Regardless, admission was free. Leroy was slightly taken aback when he entered, because it looked almost exactly like the art museums in cartoons he’d seen: hardwood floors, modern benches, white walls, and ceilings with track lighting. Pure and simple. He let out an emotionless chuckle.
A smattering of people gazed at the vibrant attractions on the walls, ranging from tiny squares of paper to huge canvases with thick gold frames. Leroy was almost intimidated by the collection, as if each piece was further proof he had no place in the art world. He didn’t know where to start. He didn’t know if he even wanted to.
There were paintings of buildings, paintings of landscapes, paintings of shapes, paintings of fruit, and paintings of hardly anything. There were sculptures—strange colorful cups, freaky tribal heads, beautiful pottery. Each one sent a range of emotions flurrying through him. He supposed that was what made it worthy of an art museum.
Leroy stopped in front of a painting of snowy mountains made of swirling strokes behind a wooded lake and a makeshift indian settlement, with plenty of horses. Lander’s Peak, by Albert Bierstadt. It was fascinating to see a piece with the same subjects Bob Ross often painted, executed in a different style. Where Bob used broad strokes to achieve a full image, this artist seemed obsessed with tiny details. And it paid off; the image exhilarated Leroy.
Brian Slawson’s Kaw At Topeka was a gorgeously rendered painting of a cloudy peach sunset over a lake. Leroy was astounded by the ability to accuratel
y portray something so complex as the reflection of the setting sun on a body water. It seemed outside the range of human talent, although it clearly wasn’t. Outside the range of his talent, perhaps.
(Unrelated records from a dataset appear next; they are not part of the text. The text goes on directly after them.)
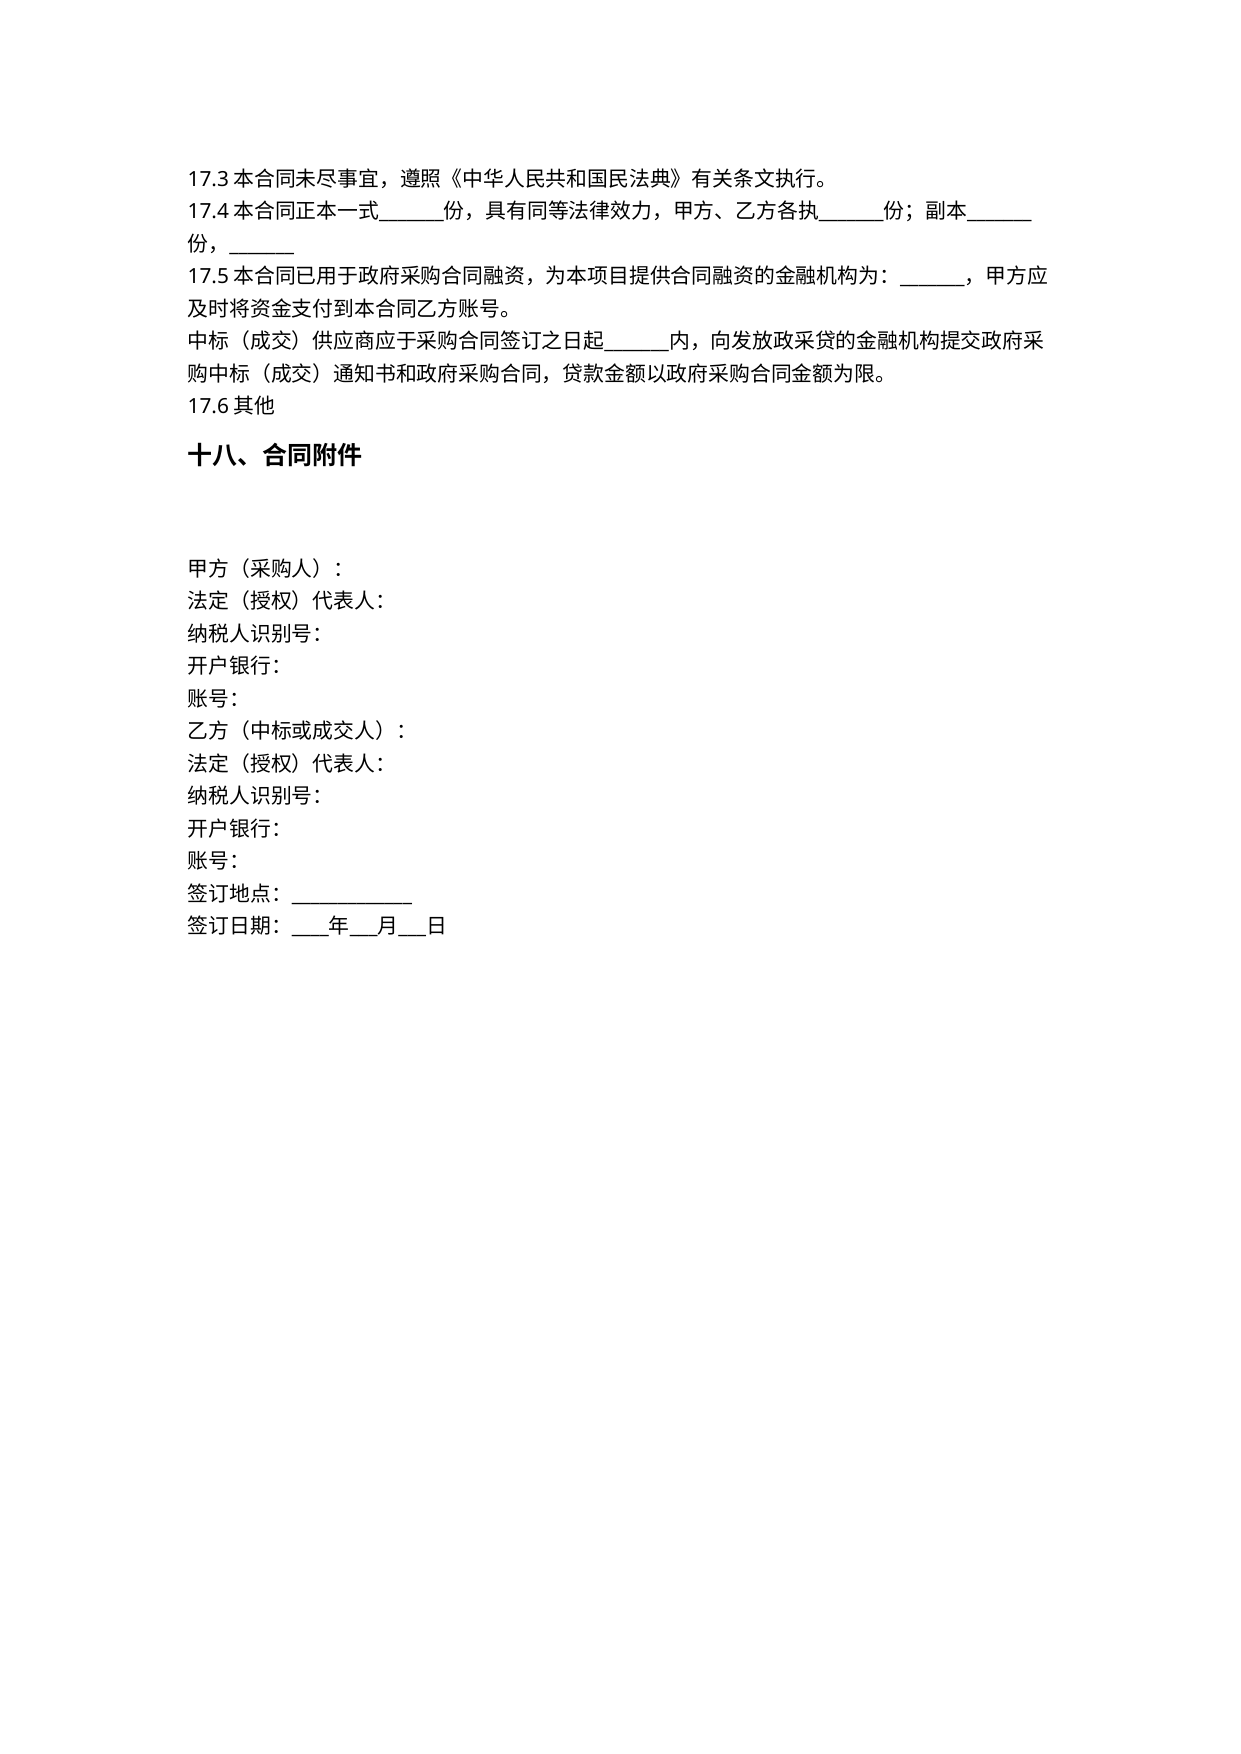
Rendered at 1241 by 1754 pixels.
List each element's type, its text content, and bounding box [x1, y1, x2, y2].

text 甲方（采购人）： [187, 552, 1053, 584]
text 乙方（中标或成交人）： [187, 714, 1053, 747]
text 签订日期：____年___月___日 [187, 909, 1053, 942]
text 签订地点：_____________ [187, 877, 1053, 909]
text 法定（授权）代表人： [187, 584, 1053, 617]
text 开户银行： [187, 649, 1053, 682]
text 法定（授权）代表人： [187, 747, 1053, 779]
text 纳税人识别号： [187, 617, 1053, 649]
text 账号： [187, 682, 1053, 714]
text 开户银行： [187, 812, 1053, 844]
text 17.5本合同已用于政府采购合同融资，为本项目提供合同融资的金融机构为：_______，甲方应及时将资金支付到本合同乙方账号。 [187, 259, 1053, 324]
text 17.6其他 [187, 389, 1053, 422]
text 中标（成交）供应商应于采购合同签订之日起_______内，向发放政采贷的金融机构提交政府采购中标（成交）通知书和政府采购合同，贷款金额以政府采购合同金额为限。 [187, 324, 1053, 389]
text 17.4本合同正本一式_______份，具有同等法律效力，甲方、乙方各执_______份；副本_______份，_______ [187, 194, 1053, 259]
text 十八、合同附件 [187, 422, 1053, 552]
text 纳税人识别号： [187, 779, 1053, 812]
text 17.3本合同未尽事宜，遵照《中华人民共和国民法典》有关条文执行。 [187, 162, 1053, 194]
text 账号： [187, 844, 1053, 877]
Barbara Cleary’s two landscape pieces were closer to Bob Ross’s style, although much more grassy; they relied on thick brush strokes to impart the finer details. What Leroy found interesting about them was the dreamy sense of color, the bunches of wildflowers amongst the plush sea of green.
The soft strokes lulled him into a daze that laughing children drew him out of. He turned toward an adjacent room to see a group of kids, mostly younger than him, going wild with paint at a small table. Half of them were painting on the table itself, yet the adult in the room just stood there, smiling.
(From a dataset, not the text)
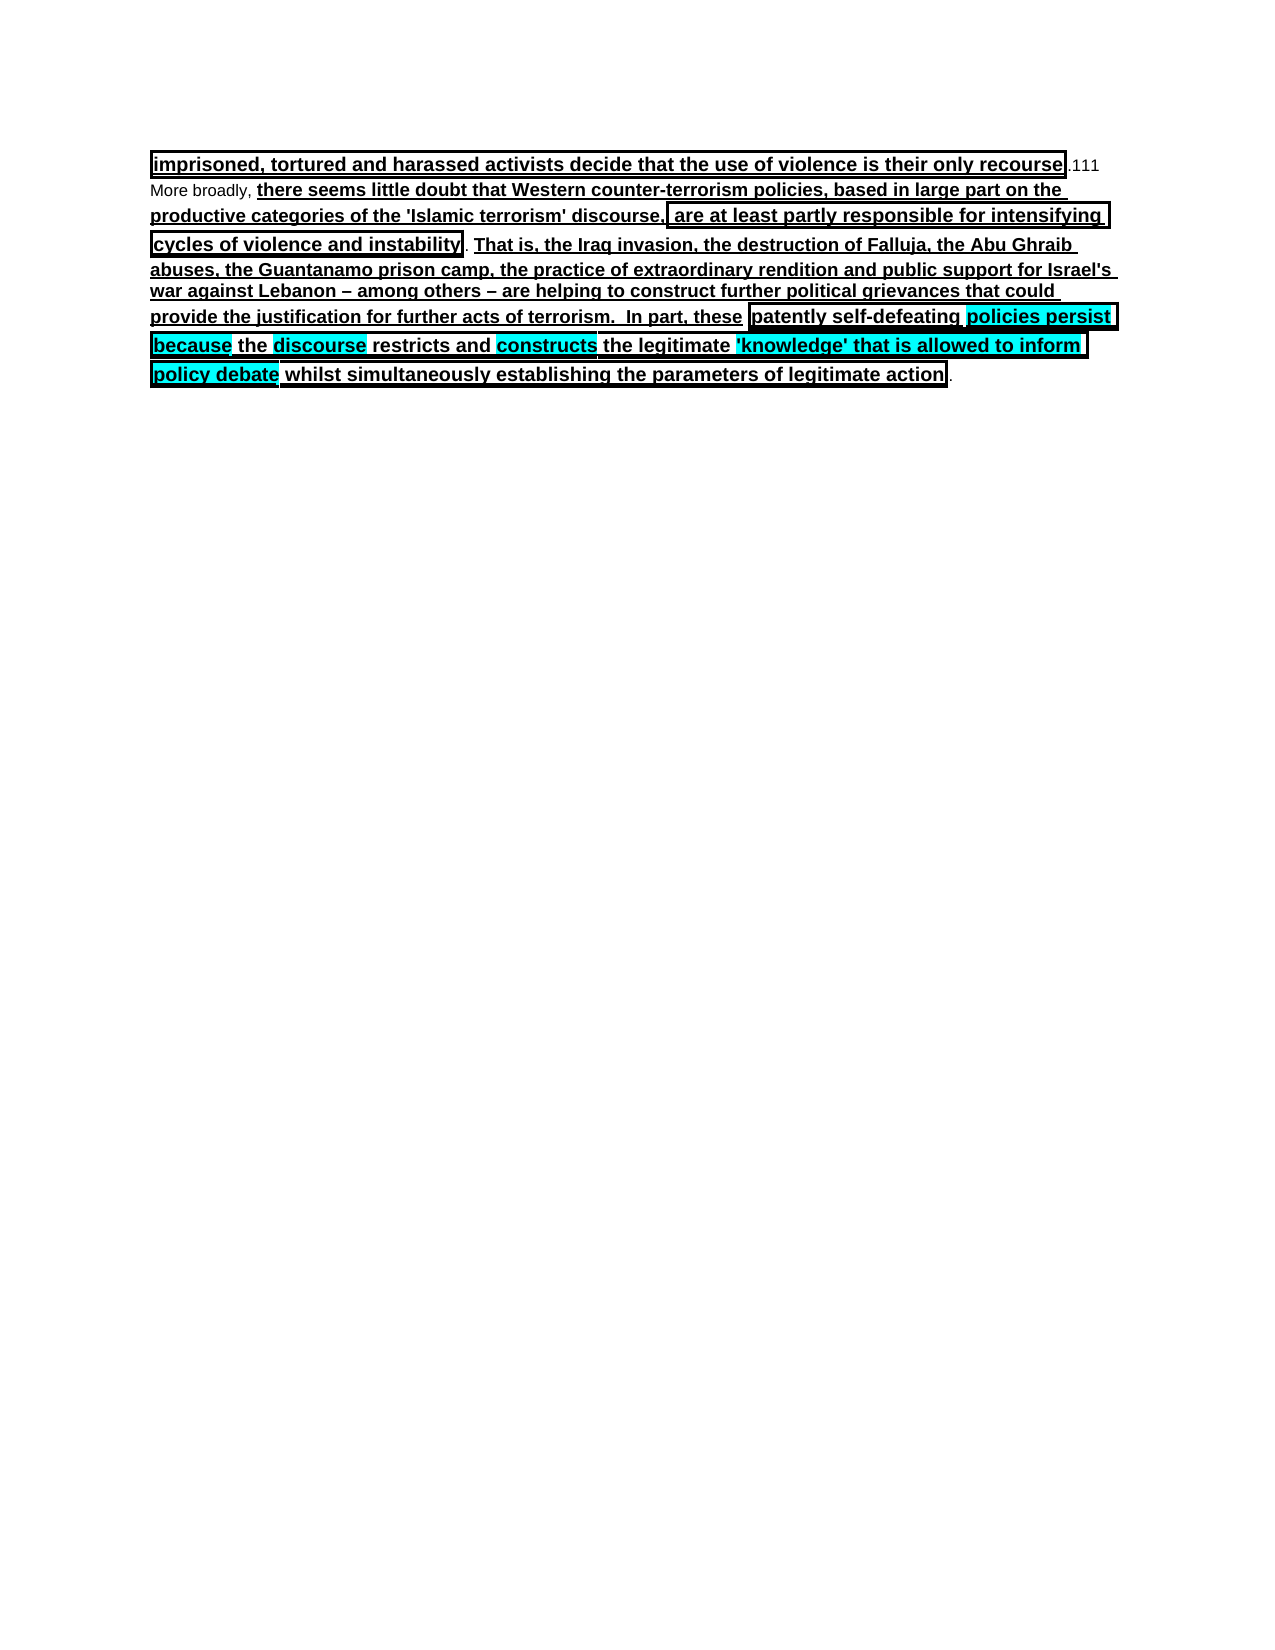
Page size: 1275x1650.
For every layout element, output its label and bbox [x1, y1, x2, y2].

text [150, 150, 1125, 388]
He’d painted a few times in art class, but only the simple exercises he’d been assigned. This was complete creative freedom, and it filled him with excitement. Leroy had always wanted to try out the techniques Bob taught on TV. He hoped he wasn’t too old to join the group.
Standing outside the art lab’s open door, he knocked on the doorframe. The supervisor turned to him, friendly as Cleary’s wildflowers.
“Hi, there.”
“Ma’am, am I allowed to paint, or am I too old?”
“You’re never too old to paint. Come on in.”
* * *
By the time the museum closed, Leroy had been the last one in the art lab for an hour. He’d gone through countless sheets of paper in pursuit of a decent painting. It was frustrating. It was tedious. But he reveled in it. He loved tweaking his method, changing his approach, figuring out through trial and error how things worked and how things could work. It’d take him years, but maybe he could paint a sunset over water.
It was dark outside when he left. He could hardly believe it; time had flown by. In the light of the museum, he gazed once more at the crude mountain range on his paper, finally dry, then folded it and put it in his bag.
Undistracted once again, his thoughts drifted to Ant, to his situation, and immediately he was sucked into an emotional sinkhole. All this waiting around was weighing him down. He’d lost sight of the overall goal—to find Rehema. But he couldn’t just leave Ant. Could he? He didn’t want to, but an increasingly loud nagging voice kept telling him he should.